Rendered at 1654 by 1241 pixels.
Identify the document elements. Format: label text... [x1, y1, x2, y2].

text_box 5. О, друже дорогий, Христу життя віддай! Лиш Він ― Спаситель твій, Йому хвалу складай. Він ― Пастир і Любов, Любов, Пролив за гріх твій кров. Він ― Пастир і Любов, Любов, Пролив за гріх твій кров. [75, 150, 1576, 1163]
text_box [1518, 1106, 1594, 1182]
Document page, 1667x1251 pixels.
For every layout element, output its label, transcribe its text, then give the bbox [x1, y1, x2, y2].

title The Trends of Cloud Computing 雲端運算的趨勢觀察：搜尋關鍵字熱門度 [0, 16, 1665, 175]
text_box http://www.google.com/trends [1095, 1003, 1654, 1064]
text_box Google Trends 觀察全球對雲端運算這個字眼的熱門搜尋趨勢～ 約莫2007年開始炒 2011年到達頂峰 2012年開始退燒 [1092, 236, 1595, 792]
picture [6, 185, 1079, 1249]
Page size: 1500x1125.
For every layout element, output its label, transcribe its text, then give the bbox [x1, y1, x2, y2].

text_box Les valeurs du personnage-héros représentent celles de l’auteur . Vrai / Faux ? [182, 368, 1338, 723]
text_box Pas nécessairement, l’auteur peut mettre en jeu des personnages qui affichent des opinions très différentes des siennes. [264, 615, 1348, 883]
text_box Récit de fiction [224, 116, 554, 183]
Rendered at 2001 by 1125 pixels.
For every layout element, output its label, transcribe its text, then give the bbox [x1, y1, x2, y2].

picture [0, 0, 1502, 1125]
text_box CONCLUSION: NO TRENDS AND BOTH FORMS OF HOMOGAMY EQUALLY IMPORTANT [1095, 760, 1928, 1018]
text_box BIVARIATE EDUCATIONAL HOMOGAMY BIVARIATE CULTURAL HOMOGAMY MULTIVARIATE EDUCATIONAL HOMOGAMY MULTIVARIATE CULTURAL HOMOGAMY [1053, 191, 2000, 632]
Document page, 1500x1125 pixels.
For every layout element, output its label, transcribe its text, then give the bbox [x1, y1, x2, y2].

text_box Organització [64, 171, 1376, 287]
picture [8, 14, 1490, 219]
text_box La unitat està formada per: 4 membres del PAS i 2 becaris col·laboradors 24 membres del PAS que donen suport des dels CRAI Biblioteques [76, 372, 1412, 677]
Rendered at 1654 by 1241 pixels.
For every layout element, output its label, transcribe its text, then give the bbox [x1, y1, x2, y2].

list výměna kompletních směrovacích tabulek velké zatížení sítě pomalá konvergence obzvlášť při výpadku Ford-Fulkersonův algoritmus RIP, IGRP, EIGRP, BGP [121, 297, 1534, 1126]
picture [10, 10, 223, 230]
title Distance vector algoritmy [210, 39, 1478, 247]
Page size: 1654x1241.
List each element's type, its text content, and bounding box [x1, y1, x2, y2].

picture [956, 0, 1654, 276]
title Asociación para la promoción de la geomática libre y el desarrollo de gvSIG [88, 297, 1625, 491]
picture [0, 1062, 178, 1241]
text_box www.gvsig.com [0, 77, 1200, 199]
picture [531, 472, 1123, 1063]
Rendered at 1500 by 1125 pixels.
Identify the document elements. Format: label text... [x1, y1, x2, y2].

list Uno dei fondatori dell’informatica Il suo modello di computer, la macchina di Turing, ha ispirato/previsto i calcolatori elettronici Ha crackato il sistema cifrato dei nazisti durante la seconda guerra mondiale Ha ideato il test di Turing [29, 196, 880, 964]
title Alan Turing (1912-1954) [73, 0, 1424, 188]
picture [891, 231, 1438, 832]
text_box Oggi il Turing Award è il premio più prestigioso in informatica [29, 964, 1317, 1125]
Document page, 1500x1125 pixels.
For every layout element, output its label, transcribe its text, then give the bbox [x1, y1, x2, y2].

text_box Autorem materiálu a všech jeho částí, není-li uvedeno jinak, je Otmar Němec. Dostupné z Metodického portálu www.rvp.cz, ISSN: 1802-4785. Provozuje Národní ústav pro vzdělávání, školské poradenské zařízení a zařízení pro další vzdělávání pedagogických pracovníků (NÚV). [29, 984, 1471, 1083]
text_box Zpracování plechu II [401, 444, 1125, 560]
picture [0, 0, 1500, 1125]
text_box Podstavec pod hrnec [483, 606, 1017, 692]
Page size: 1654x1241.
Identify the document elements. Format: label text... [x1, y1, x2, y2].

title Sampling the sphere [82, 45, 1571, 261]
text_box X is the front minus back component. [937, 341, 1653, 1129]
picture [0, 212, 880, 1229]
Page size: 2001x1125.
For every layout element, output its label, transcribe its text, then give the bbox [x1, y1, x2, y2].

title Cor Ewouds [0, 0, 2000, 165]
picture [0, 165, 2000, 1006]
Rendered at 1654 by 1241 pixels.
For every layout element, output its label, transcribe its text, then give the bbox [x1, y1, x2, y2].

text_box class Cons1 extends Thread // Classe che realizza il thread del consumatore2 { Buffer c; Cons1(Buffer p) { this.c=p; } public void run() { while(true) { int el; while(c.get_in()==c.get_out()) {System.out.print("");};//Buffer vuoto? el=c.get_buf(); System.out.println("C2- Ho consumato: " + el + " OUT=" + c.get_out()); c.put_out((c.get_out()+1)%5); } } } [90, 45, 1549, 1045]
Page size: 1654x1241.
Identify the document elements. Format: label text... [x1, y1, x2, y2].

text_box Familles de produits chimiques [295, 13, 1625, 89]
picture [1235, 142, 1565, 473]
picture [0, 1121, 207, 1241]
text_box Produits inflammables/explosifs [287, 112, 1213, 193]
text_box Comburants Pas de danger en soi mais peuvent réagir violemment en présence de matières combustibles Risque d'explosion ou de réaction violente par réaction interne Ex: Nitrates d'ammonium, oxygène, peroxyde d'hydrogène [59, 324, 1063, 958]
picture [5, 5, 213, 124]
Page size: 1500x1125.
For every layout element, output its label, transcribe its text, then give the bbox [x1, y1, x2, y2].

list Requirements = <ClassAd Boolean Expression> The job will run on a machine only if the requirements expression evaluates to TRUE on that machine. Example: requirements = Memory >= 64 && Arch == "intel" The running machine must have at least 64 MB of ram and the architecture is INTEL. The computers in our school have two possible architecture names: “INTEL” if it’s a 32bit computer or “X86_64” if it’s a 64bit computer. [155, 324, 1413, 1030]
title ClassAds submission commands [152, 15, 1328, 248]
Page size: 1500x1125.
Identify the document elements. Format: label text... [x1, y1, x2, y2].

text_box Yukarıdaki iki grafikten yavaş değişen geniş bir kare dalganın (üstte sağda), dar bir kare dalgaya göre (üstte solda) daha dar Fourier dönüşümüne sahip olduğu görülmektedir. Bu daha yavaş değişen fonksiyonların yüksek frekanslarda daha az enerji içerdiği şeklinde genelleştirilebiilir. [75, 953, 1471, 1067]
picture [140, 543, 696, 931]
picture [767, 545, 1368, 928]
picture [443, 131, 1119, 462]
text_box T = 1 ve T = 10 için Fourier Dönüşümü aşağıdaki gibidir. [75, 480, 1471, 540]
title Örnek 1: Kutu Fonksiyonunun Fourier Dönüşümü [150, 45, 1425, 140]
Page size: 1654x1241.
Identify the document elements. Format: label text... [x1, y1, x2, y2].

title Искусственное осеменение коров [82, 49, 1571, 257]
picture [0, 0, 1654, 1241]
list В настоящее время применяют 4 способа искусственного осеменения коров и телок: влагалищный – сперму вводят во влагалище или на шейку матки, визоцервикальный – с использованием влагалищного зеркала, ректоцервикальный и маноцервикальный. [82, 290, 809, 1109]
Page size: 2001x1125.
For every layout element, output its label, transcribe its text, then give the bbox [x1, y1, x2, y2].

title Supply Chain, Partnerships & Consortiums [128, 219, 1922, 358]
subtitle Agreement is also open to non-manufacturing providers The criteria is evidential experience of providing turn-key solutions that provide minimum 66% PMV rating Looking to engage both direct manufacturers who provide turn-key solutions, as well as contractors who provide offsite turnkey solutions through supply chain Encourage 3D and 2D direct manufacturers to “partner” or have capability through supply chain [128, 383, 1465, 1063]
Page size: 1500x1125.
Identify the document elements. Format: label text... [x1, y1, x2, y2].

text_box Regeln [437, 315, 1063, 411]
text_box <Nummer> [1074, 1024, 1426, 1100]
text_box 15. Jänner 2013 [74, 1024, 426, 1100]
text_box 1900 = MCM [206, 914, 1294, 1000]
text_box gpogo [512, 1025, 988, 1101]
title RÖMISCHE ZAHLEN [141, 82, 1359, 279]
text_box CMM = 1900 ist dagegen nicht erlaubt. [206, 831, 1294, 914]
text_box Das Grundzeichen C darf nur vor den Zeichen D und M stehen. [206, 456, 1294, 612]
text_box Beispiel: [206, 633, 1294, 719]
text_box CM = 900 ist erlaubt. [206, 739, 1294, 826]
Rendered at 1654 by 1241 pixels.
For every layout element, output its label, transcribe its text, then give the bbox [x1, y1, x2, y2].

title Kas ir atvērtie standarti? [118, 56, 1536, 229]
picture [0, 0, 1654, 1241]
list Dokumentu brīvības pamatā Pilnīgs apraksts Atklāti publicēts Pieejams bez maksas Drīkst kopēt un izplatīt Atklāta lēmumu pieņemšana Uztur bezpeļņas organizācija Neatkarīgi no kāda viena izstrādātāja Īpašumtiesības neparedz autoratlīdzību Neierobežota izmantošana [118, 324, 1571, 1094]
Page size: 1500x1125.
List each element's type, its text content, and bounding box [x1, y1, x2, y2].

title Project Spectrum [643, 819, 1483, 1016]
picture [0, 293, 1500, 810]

+--

What to work on — Format the lines as a Markdown table with the columns "Row" and "Line", starting with the line containing "Document page, 1667x1251 pixels." and going on through the line containing "text_box BIVARIATE EDUCATIONAL", both included. Number each line in the Row column, and leave out blank lines.

Solution to the exercise —
| Row | Line |
|---|---|
| 1 | Document page, 1667x1251 pixels. |
| 2 | For every layout element, output its label, transcribe its text, then give the bbox [x1, y1, x2, y2]. |
| 3 | title The Trends of Cloud Computing 雲端運算的趨勢觀察：搜尋關鍵字熱門度 [0, 16, 1665, 175] |
| 4 | text_box http://www.google.com/trends [1095, 1003, 1654, 1064] |
| 5 | text_box Google Trends 觀察全球對雲端運算這個字眼的熱門搜尋趨勢～ 約莫2007年開始炒 2011年到達頂峰 2012年開始退燒 [1092, 236, 1595, 792] |
| 6 | picture [6, 185, 1079, 1249] |
| 7 | Page size: 1500x1125. |
| 8 | For every layout element, output its label, transcribe its text, then give the bbox [x1, y1, x2, y2]. |
| 9 | text_box Les valeurs du personnage-héros représentent celles de l’auteur . Vrai / Faux ? [182, 368, 1338, 723] |
| 10 | text_box Pas nécessairement, l’auteur peut mettre en jeu des personnages qui affichent des opinions très différentes des siennes. [264, 615, 1348, 883] |
| 11 | text_box Récit de fiction [224, 116, 554, 183] |
| 12 | Rendered at 2001 by 1125 pixels. |
| 13 | For every layout element, output its label, transcribe its text, then give the bbox [x1, y1, x2, y2]. |
| 14 | picture [0, 0, 1502, 1125] |
| 15 | text_box CONCLUSION: NO TRENDS AND BOTH FORMS OF HOMOGAMY EQUALLY IMPORTANT [1095, 760, 1928, 1018] |
| 16 | text_box BIVARIATE EDUCATIONAL HOMOGAMY BIVARIATE CULTURAL HOMOGAMY MULTIVARIATE EDUCATIONAL HOMOGAMY MULTIVARIATE CULTURAL HOMOGAMY [1053, 191, 2000, 632] |